_The data_
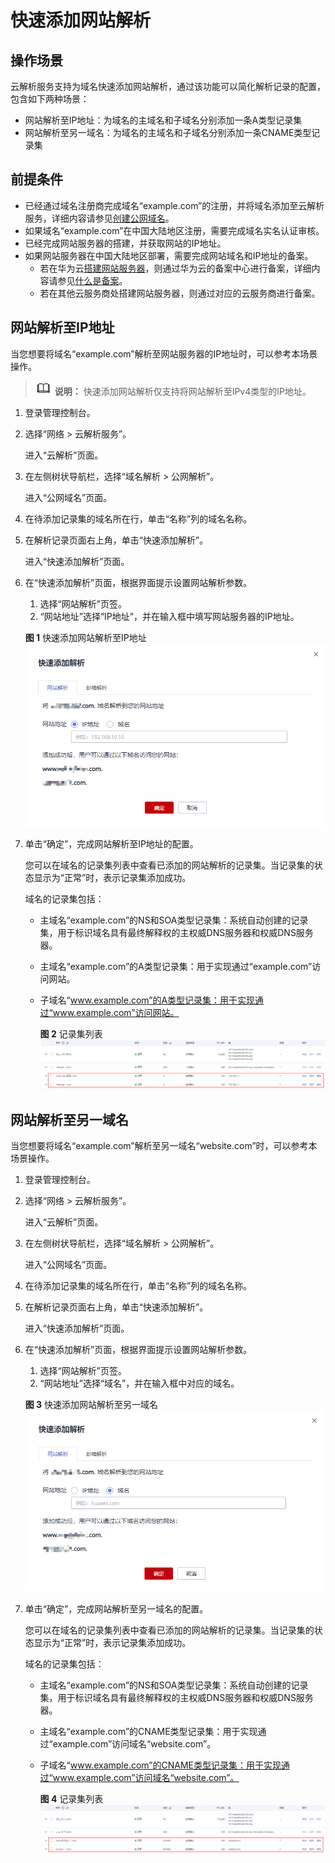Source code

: # 快速添加网站解析<a name="dns_usermanual_06012"></a>

## 操作场景<a name="section944415363493"></a>

云解析服务支持为域名快速添加网站解析，通过该功能可以简化解析记录的配置，包含如下两种场景：

-   网站解析至IP地址：为域名的主域名和子域名分别添加一条A类型记录集
-   网站解析至另一域名：为域名的主域名和子域名分别添加一条CNAME类型记录集

## 前提条件<a name="section43061337113116"></a>

-   已经通过域名注册商完成域名“example.com”的注册，并将域名添加至云解析服务，详细内容请参见[创建公网域名](创建公网域名.md)。
-   如果域名“example.com”在中国大陆地区注册，需要完成域名实名认证审核。
-   已经完成网站服务器的搭建，并获取网站的IP地址。
-   如果网站服务器在中国大陆地区部署，需要完成网站域名和IP地址的备案。
    -   若在华为云[搭建网站服务器](https://support.huaweicloud.com/bestpractice-ecs/ecs_web_0001.html)，则通过华为云的备案中心进行备案，详细内容请参见[什么是备案](https://support.huaweicloud.com/icprb-icp/zh-cn_topic_0115815923.html)。
    -   若在其他云服务商处搭建网站服务器，则通过对应的云服务商进行备案。


## 网站解析至IP地址<a name="section228119183364"></a>

当您想要将域名“example.com”解析至网站服务器的IP地址时，可以参考本场景操作。

>![](public_sys-resources/icon-note.gif) **说明：** 
>快速添加网站解析仅支持将网站解析至IPv4类型的IP地址。

1.  登录管理控制台。
2.  选择“网络 \> 云解析服务”。

    进入“云解析”页面。



1.  在左侧树状导航栏，选择“域名解析 \> 公网解析”。

    进入“公网域名”页面。


1.  在待添加记录集的域名所在行，单击“名称”列的域名名称。
2.  在解析记录页面右上角，单击“快速添加解析”。

    进入“快速添加解析”页面。

3.  在“快速添加解析”页面，根据界面提示设置网站解析参数。

    1.  选择“网站解析”页签。
    2.  “网站地址”选择“IP地址”，并在输入框中填写网站服务器的IP地址。

    **图 1**  快速添加网站解析至IP地址<a name="fig166288402210"></a>  
    ![](figures/快速添加网站解析至IP地址.png "快速添加网站解析至IP地址")

4.  单击“确定”，完成网站解析至IP地址的配置。

    您可以在域名的记录集列表中查看已添加的网站解析的记录集。当记录集的状态显示为“正常”时，表示记录集添加成功。

    域名的记录集包括：

    -   主域名“example.com”的NS和SOA类型记录集：系统自动创建的记录集，用于标识域名具有最终解释权的主权威DNS服务器和权威DNS服务器。
    -   主域名“example.com”的A类型记录集：用于实现通过“example.com”访问网站。
    -   子域名“www.example.com”的A类型记录集：用于实现通过“www.example.com”访问网站。

        **图 2**  记录集列表<a name="fig20232115016323"></a>  
        ![](figures/记录集列表.png "记录集列表")



## 网站解析至另一域名<a name="section17170155363414"></a>

当您想要将域名“example.com”解析至另一域名“website.com”时，可以参考本场景操作。

1.  登录管理控制台。
2.  选择“网络 \> 云解析服务”。

    进入“云解析”页面。



1.  在左侧树状导航栏，选择“域名解析 \> 公网解析”。

    进入“公网域名”页面。


1.  在待添加记录集的域名所在行，单击“名称”列的域名名称。
2.  在解析记录页面右上角，单击“快速添加解析”。

    进入“快速添加解析”页面。

3.  在“快速添加解析”页面，根据界面提示设置网站解析参数。

    1.  选择“网站解析”页签。
    2.  “网站地址”选择“域名”，并在输入框中对应的域名。

    **图 3**  快速添加网站解析至另一域名<a name="fig121738533347"></a>  
    ![](figures/快速添加网站解析至另一域名.png "快速添加网站解析至另一域名")

4.  单击“确定”，完成网站解析至另一域名的配置。

    您可以在域名的记录集列表中查看已添加的网站解析的记录集。当记录集的状态显示为“正常”时，表示记录集添加成功。

    域名的记录集包括：

    -   主域名“example.com”的NS和SOA类型记录集：系统自动创建的记录集，用于标识域名具有最终解释权的主权威DNS服务器和权威DNS服务器。
    -   主域名“example.com”的CNAME类型记录集：用于实现通过“example.com”访问域名“website.com”。
    -   子域名“www.example.com”的CNAME类型记录集：用于实现通过“www.example.com”访问域名“website.com”。

        **图 4**  记录集列表<a name="fig10173145310344"></a>  
        ![](figures/记录集列表-5.png "记录集列表-5")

_What to produce_
Pull out each line of the data above that contains the string "当您想要将域名", matching case exactly.

_Final answer_
当您想要将域名“example.com”解析至网站服务器的IP地址时，可以参考本场景操作。
当您想要将域名“example.com”解析至另一域名“website.com”时，可以参考本场景操作。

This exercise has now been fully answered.